Problem statement => List each line of the data that holds the string "Left".

[[ Supplied data open ]]

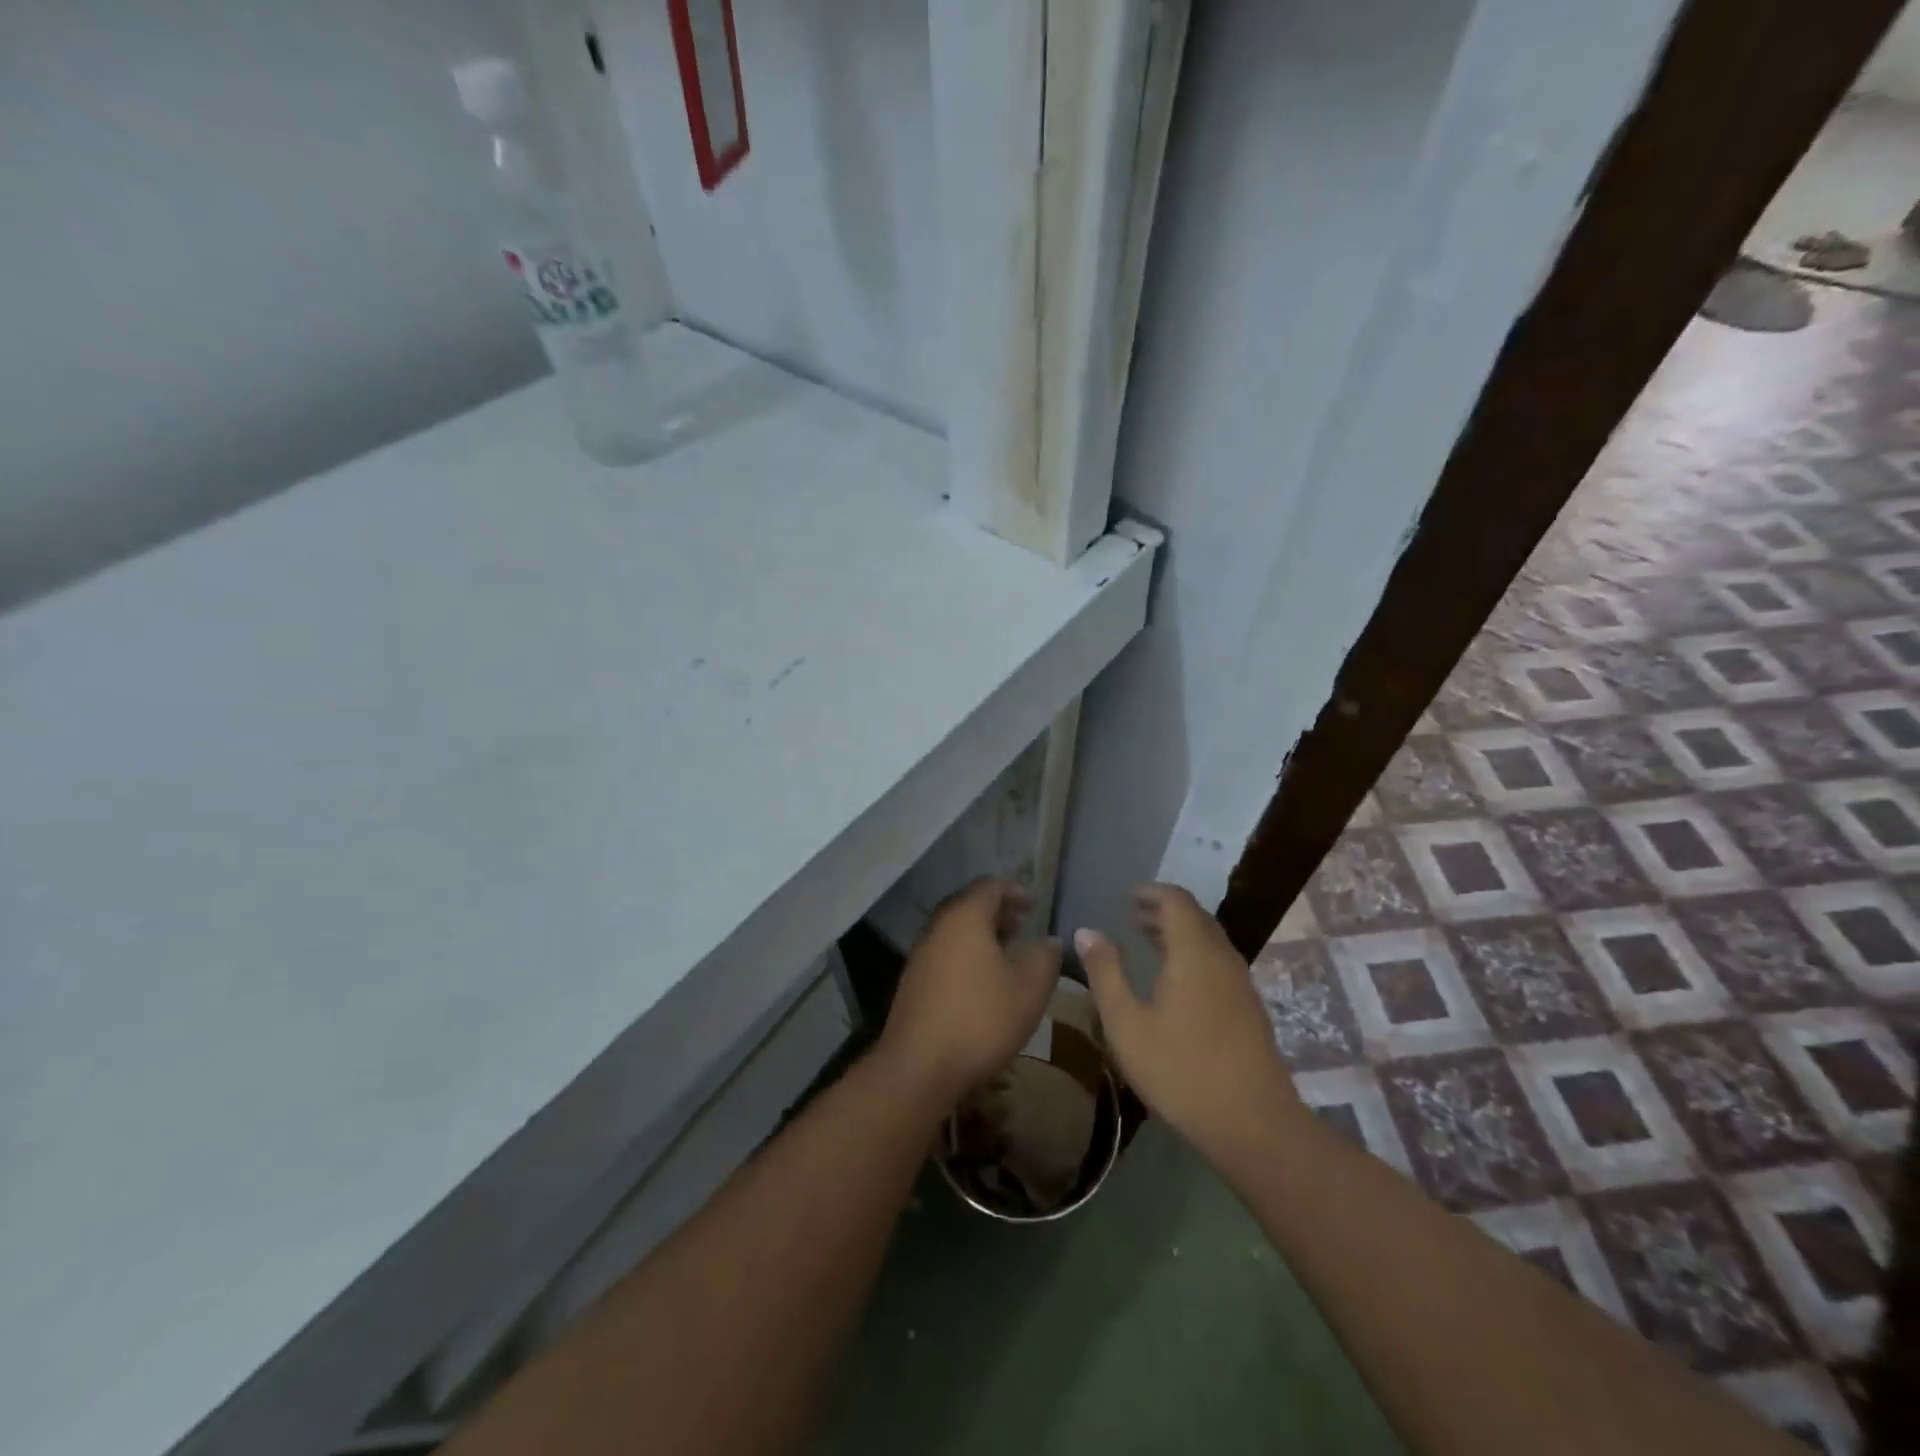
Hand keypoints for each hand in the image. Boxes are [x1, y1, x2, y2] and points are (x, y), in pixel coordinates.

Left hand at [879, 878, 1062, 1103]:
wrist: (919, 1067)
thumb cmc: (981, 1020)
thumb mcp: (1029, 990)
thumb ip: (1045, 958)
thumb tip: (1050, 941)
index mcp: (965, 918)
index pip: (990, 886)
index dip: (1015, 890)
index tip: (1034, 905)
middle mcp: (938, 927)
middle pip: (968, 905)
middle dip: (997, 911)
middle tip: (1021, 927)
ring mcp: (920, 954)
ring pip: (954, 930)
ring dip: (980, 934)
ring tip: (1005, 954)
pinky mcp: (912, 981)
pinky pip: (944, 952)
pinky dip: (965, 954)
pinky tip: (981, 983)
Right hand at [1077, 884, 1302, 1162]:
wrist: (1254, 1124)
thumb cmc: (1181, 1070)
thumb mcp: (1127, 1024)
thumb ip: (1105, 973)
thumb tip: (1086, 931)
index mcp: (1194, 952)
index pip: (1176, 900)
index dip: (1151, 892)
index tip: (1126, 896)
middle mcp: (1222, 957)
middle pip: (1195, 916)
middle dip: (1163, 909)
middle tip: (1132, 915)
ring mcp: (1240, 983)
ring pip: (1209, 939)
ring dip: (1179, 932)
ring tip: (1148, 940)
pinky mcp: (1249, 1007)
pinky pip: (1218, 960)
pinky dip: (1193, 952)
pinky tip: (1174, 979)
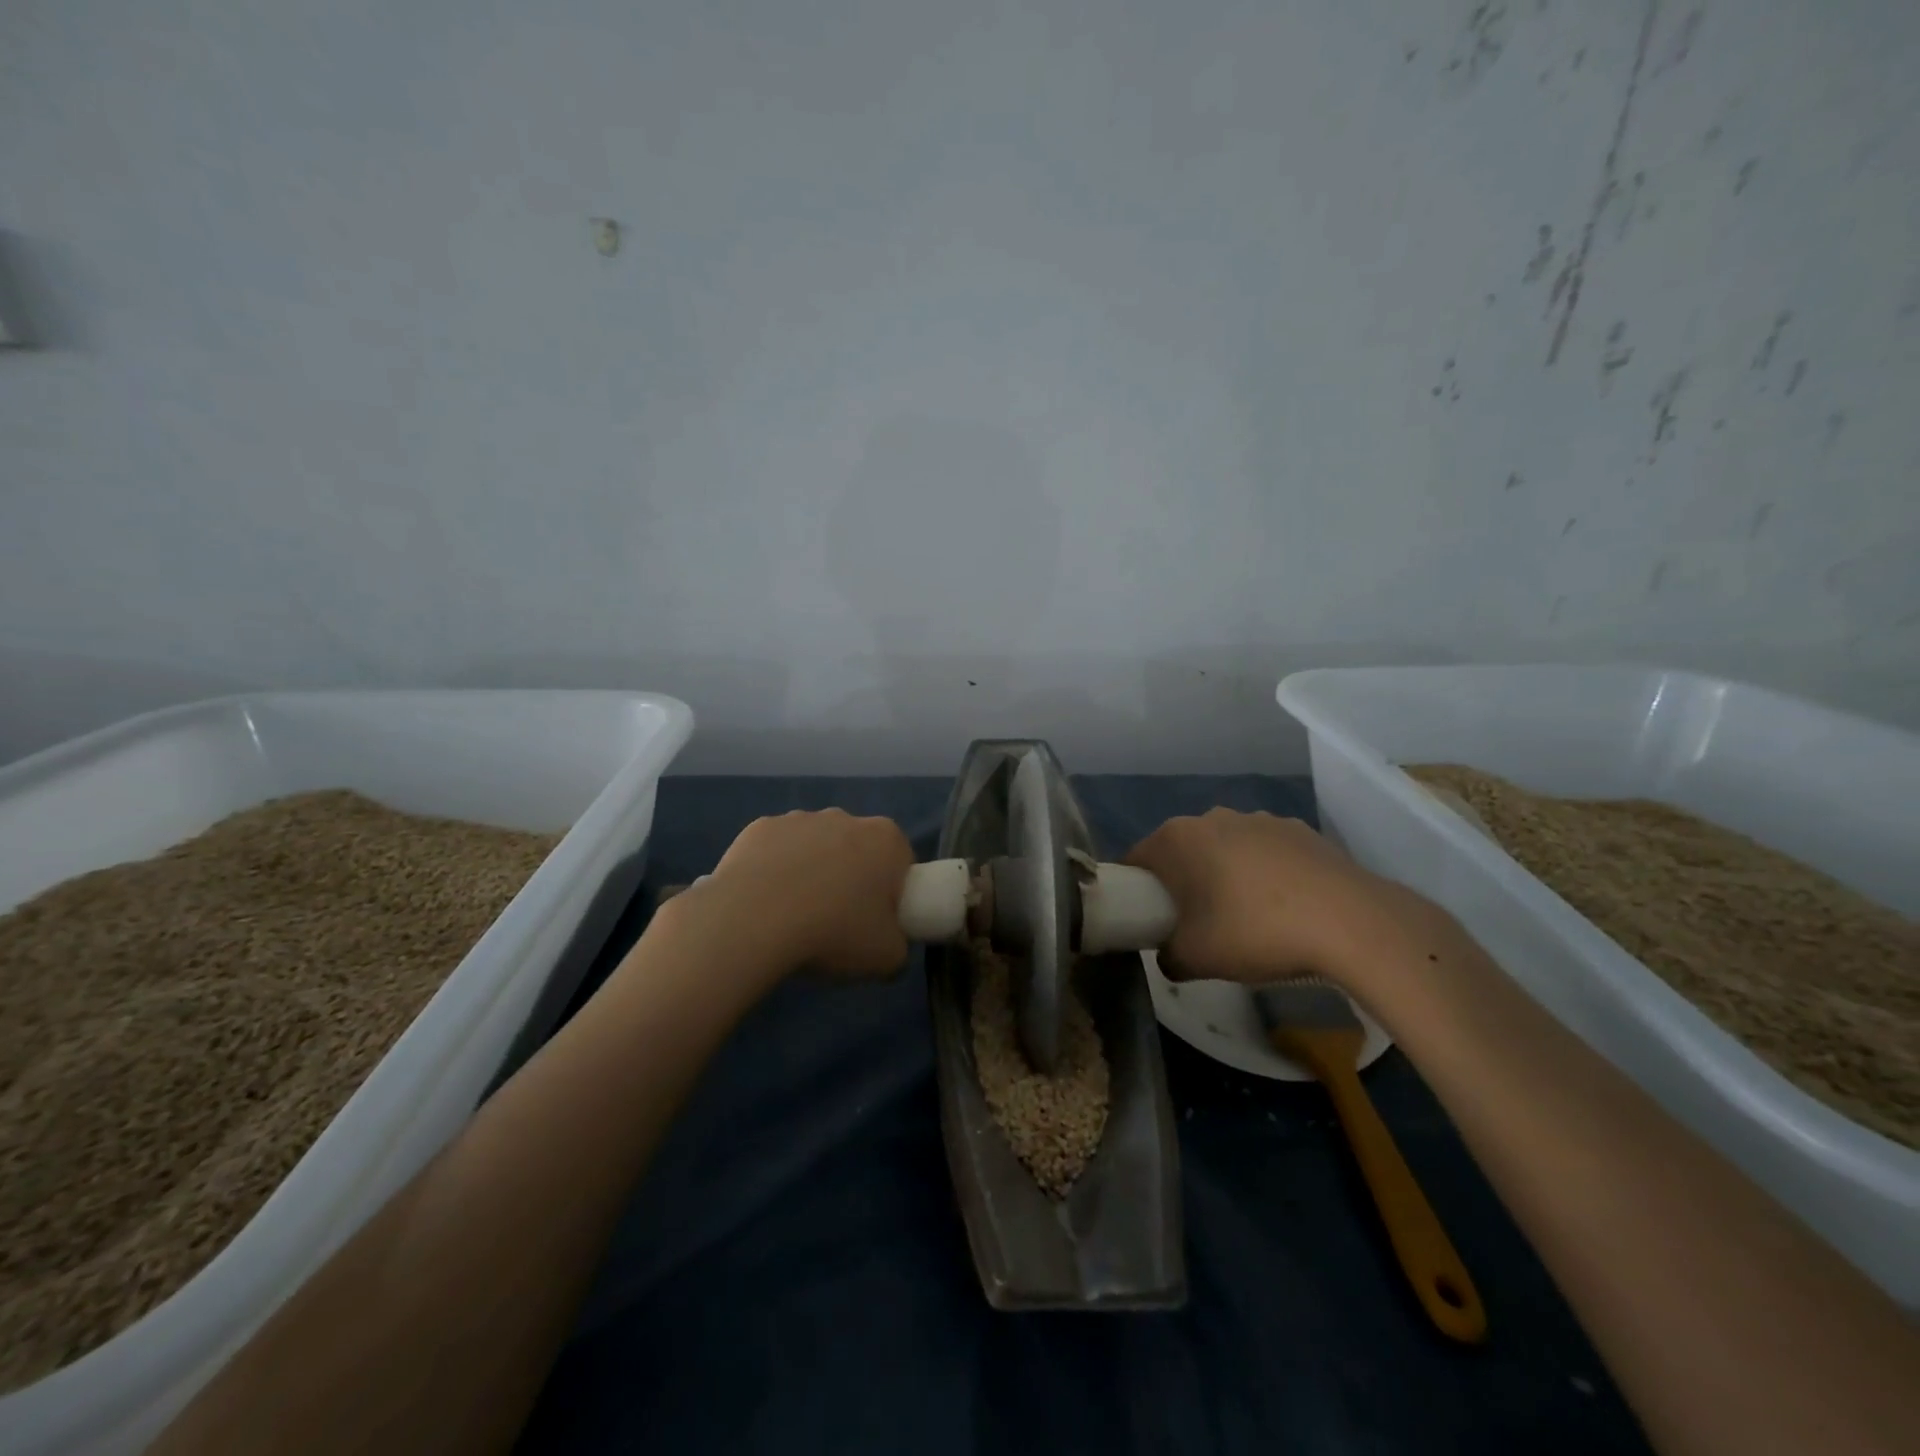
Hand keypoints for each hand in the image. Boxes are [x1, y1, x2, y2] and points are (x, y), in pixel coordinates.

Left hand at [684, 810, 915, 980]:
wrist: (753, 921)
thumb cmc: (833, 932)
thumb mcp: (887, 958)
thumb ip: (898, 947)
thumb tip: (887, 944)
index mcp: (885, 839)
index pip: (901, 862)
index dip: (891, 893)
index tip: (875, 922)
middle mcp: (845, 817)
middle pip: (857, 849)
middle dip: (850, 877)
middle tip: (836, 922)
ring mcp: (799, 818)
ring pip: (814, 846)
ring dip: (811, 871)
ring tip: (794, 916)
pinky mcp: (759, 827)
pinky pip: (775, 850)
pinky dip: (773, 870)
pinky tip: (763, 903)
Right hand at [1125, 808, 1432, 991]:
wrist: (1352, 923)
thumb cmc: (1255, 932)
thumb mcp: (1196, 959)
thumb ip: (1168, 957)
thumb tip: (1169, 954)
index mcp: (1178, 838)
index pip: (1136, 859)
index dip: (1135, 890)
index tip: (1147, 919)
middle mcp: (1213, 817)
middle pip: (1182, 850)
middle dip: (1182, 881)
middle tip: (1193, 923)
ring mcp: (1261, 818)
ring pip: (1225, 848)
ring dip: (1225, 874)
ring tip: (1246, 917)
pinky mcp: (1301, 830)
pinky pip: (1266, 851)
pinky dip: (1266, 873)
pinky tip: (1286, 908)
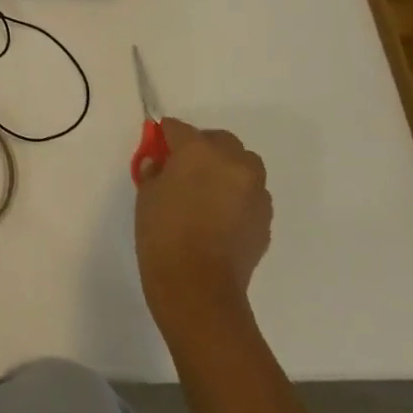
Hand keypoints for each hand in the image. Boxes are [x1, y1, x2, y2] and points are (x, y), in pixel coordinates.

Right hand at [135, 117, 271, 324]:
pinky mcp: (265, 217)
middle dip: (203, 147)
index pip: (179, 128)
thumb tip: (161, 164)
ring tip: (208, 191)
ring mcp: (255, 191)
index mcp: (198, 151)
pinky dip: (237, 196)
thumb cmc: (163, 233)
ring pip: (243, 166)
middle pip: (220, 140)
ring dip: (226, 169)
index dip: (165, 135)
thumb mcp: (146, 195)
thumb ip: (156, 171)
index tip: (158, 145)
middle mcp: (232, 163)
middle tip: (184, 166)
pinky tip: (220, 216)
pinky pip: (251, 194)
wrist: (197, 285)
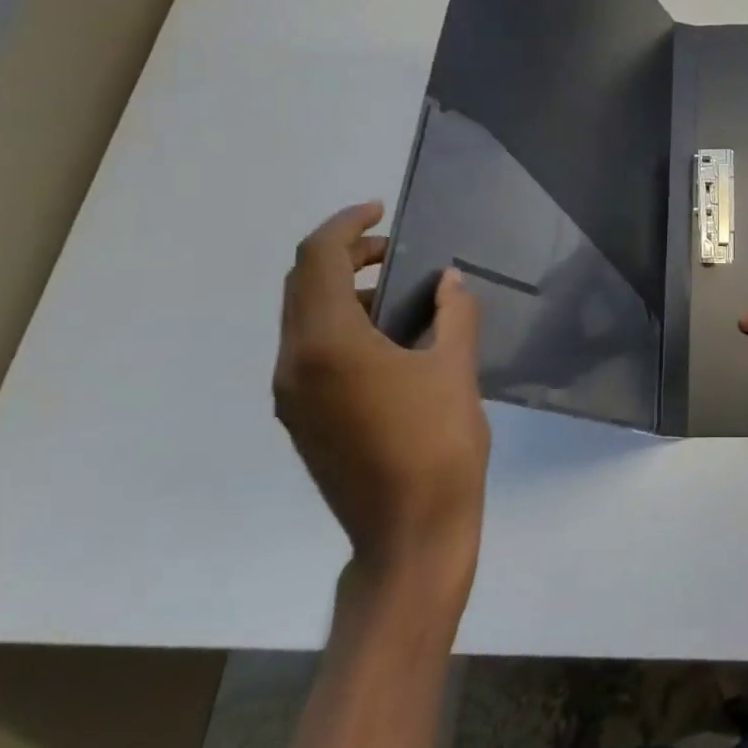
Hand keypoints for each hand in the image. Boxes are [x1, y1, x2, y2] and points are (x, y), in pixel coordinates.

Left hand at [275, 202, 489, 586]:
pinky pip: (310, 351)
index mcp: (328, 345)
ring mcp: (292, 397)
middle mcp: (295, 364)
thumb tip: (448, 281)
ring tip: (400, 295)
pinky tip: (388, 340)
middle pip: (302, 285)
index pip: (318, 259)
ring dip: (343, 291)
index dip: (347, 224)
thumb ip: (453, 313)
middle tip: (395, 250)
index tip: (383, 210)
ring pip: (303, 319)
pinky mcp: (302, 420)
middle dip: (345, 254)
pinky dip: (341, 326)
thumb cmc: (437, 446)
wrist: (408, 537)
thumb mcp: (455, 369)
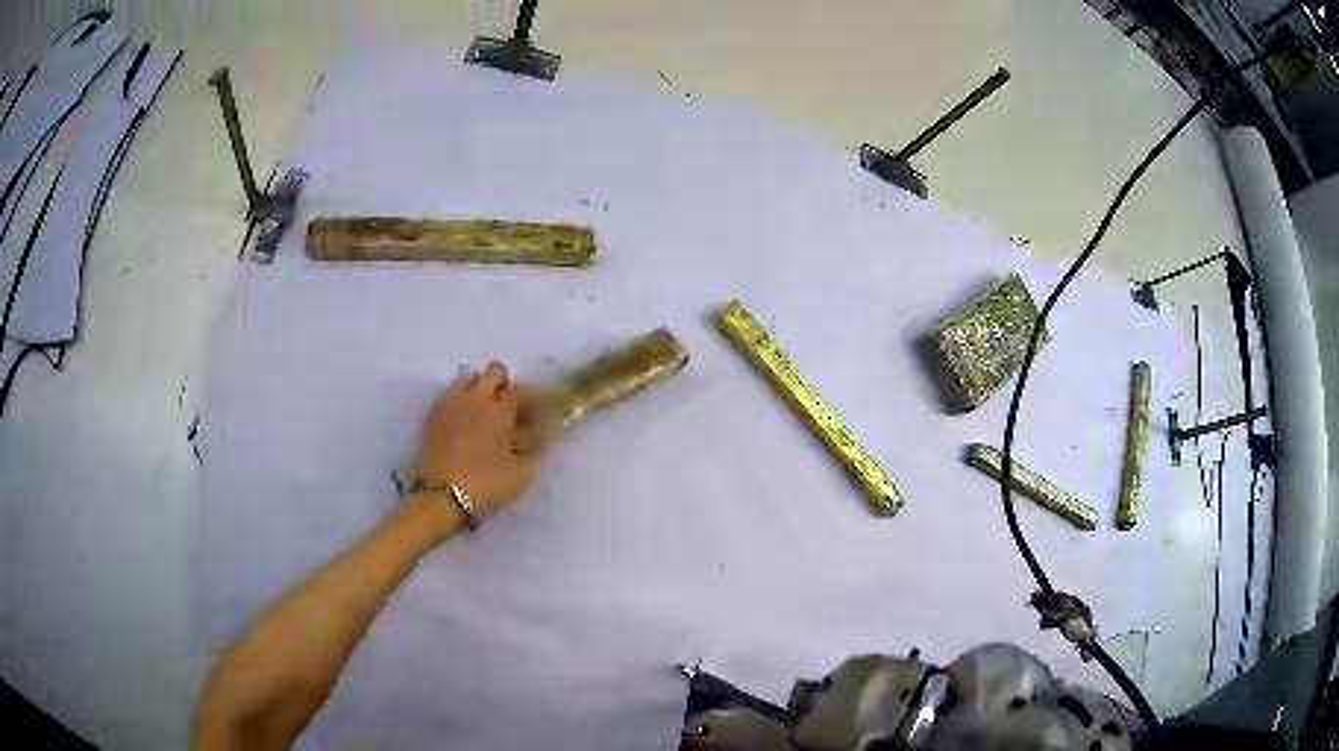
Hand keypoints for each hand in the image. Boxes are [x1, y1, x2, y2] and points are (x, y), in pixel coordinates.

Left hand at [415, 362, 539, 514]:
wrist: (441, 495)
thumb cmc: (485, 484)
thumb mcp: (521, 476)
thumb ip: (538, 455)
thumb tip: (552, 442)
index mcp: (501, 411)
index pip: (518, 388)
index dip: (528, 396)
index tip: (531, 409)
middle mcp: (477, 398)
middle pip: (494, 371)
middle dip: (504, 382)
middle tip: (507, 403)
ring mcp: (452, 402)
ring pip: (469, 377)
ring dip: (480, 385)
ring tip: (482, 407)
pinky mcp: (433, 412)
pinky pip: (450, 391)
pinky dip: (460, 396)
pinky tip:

[[ Supplied data closed ]]

Solution to this problem =>
Left hand at [879, 878, 1062, 1103]:
Left hand at [684, 810, 915, 980]:
Left hand at [275, 202, 489, 586]:
Left hand at [415, 362, 539, 514]:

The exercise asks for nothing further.